Fine-Tuning Embeddings
Fine-tuning embedding models on domain data can improve retrieval recall by 10-25% — but re-ranking, query expansion, and better chunking solve the same problem with less effort in most cases. This article covers when fine-tuning is the right tool, what it costs, how to build training data and train with the modern SentenceTransformerTrainer API, how to measure improvement, common failure modes, and production deployment.
Quick Reference
- →Off-the-shelf embeddings underperform on domain jargon — 'tortious interference' near 'wrongful business disruption', not just 'tort'
- →Fine-tuning framework: sentence-transformers SentenceTransformerTrainer (Python). OpenAI and Cohere do NOT offer embedding fine-tuning APIs as of April 2026
- →Base models (2026): BAAI/bge-m3 (multilingual, MIT license), intfloat/multilingual-e5-large-instruct, Qwen3-Embedding-8B
- →Minimum 1,000 query-document pairs with hard negatives. 5,000+ for reliable results
- →Training: contrastive learning with MultipleNegativesRankingLoss — more data-efficient than TripletLoss because every non-matching pair in a batch is an implicit negative
- →Before fine-tuning: try re-ranking (16h setup, +15-30% precision), query expansion (8h, +5-10%), better chunking (4h, +5-15%)

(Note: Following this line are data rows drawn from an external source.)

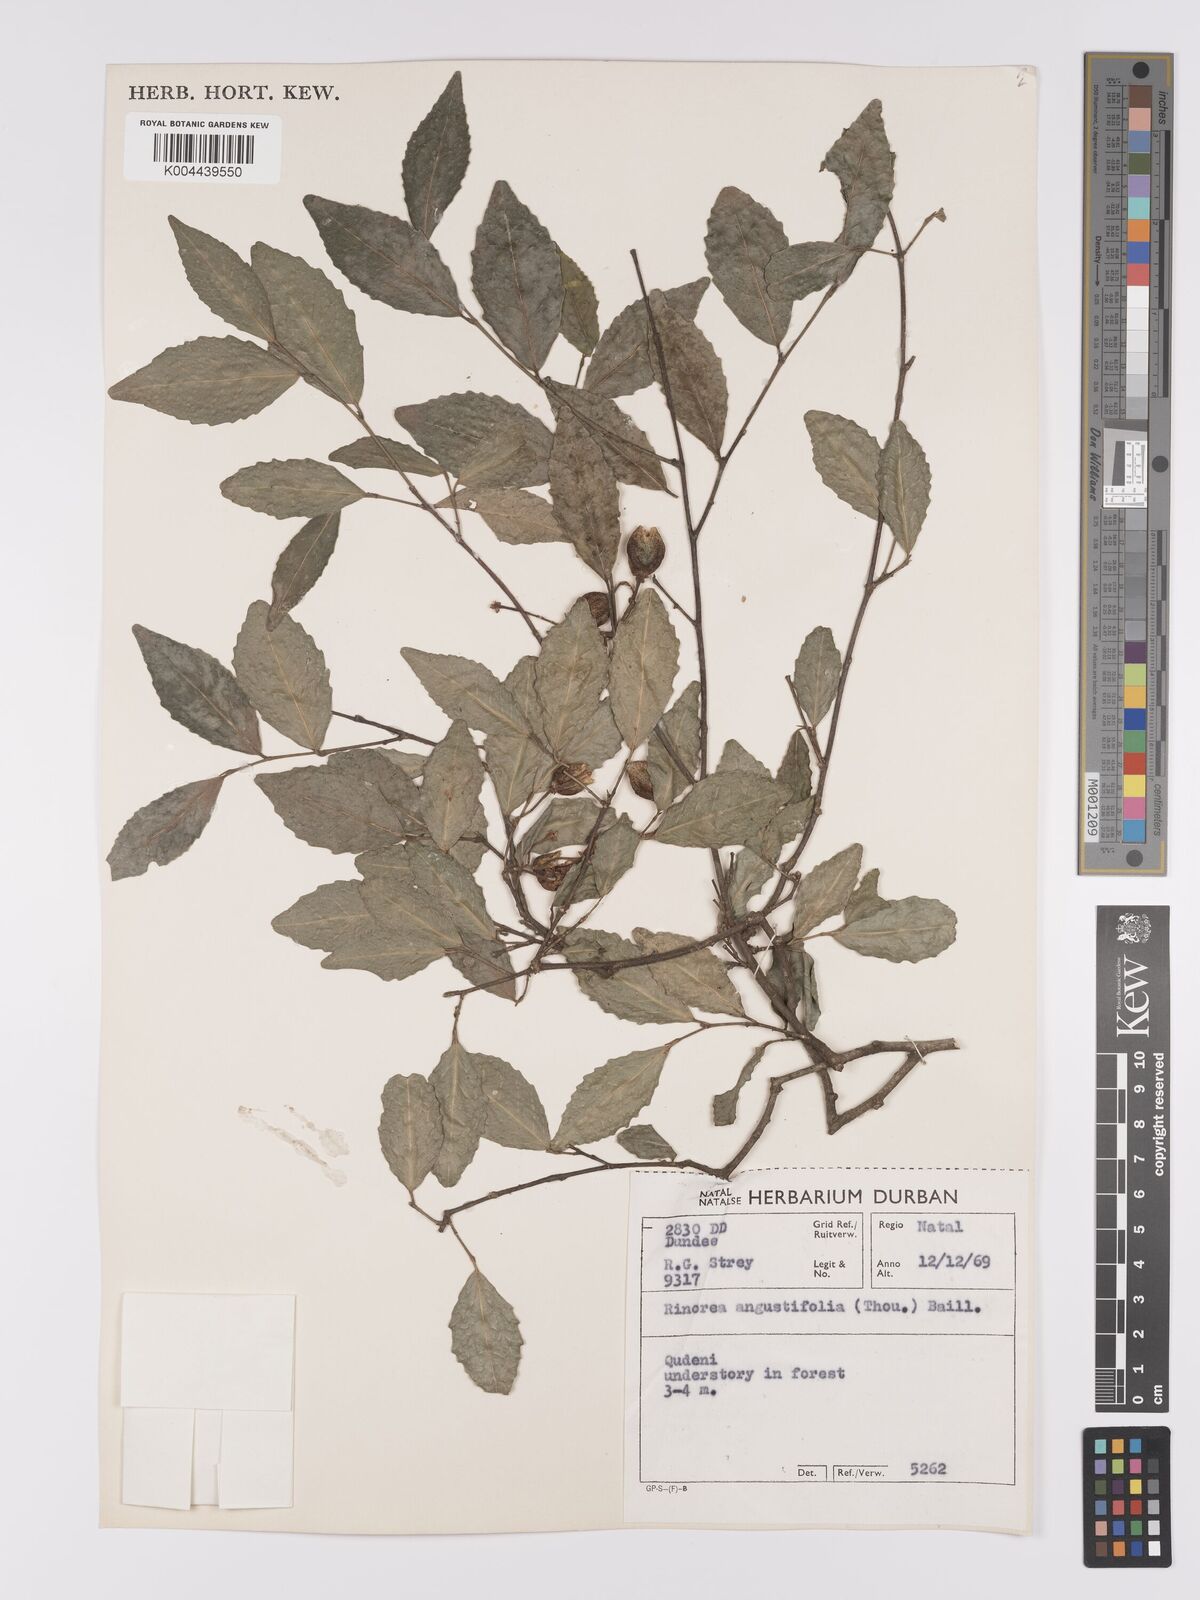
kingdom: Plantae
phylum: Tracheophyta
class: Magnoliopsida
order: Malpighiales
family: Violaceae
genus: Rinorea
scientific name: Rinorea angustifolia
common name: White violet-bush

- →When NOT to fine-tune: fewer than 1,000 pairs, general-purpose queries, rapidly changing content
Should You Fine-Tune at All?
Fine-tuning is the most expensive intervention in the retrieval stack. It requires labeled data, compute, re-embedding your entire corpus, and ongoing maintenance as your domain evolves. Three cheaper interventions address the same problem and should be tried first. Important correction to common advice: as of April 2026, OpenAI and Cohere do not offer a public API for fine-tuning their embedding models. OpenAI's fine-tuning API supports GPT-4.1 series language models only. Cohere's embed-v4 does not expose a fine-tuning endpoint in their public API. If you need to fine-tune embeddings, you do it through open-source frameworks — primarily sentence-transformers — on a base model you self-host.
re-ranking reorders what the space retrieves — fine-tuning reshapes the space itself
| Problem | First Try | Fine-Tune? | Why |
|---|---|---|---|
| Domain jargon misses (legal, medical) | Cross-encoder re-ranking | If reranking Recall@5 < 70% | Re-rankers handle most domain mismatches; fine-tune when they don't |
| Internal acronyms not retrieved | Query expansion with synonym injection | If expansion doesn't help | Expand acronyms at query time before paying to retrain a model |
| Low precision in top-5 (noise) | Re-ranking | No | Low precision is a cross-encoder problem, not an embedding space problem |
| Multilingual domain terminology | bge-m3 or multilingual-e5 | Yes, if domain-specific | Off-the-shelf multilingual models may lack domain-specific geometry |
| General Q&A with acceptable retrieval | Nothing | No | You're already performing well |
| Rapidly changing terminology (news, product) | Nothing | No | Model goes stale faster than you can retrain |
Run 30 representative queries. If reranking improves Recall@5 above 80% on domain-specific queries, stop — your retrieval is good enough. If reranking still leaves Recall@5 below 70% on domain queries after adjusting chunking and query expansion, fine-tuning has a real signal. This gate prevents wasting 30-40 engineering hours on a problem that a 16-hour reranker integration would have solved.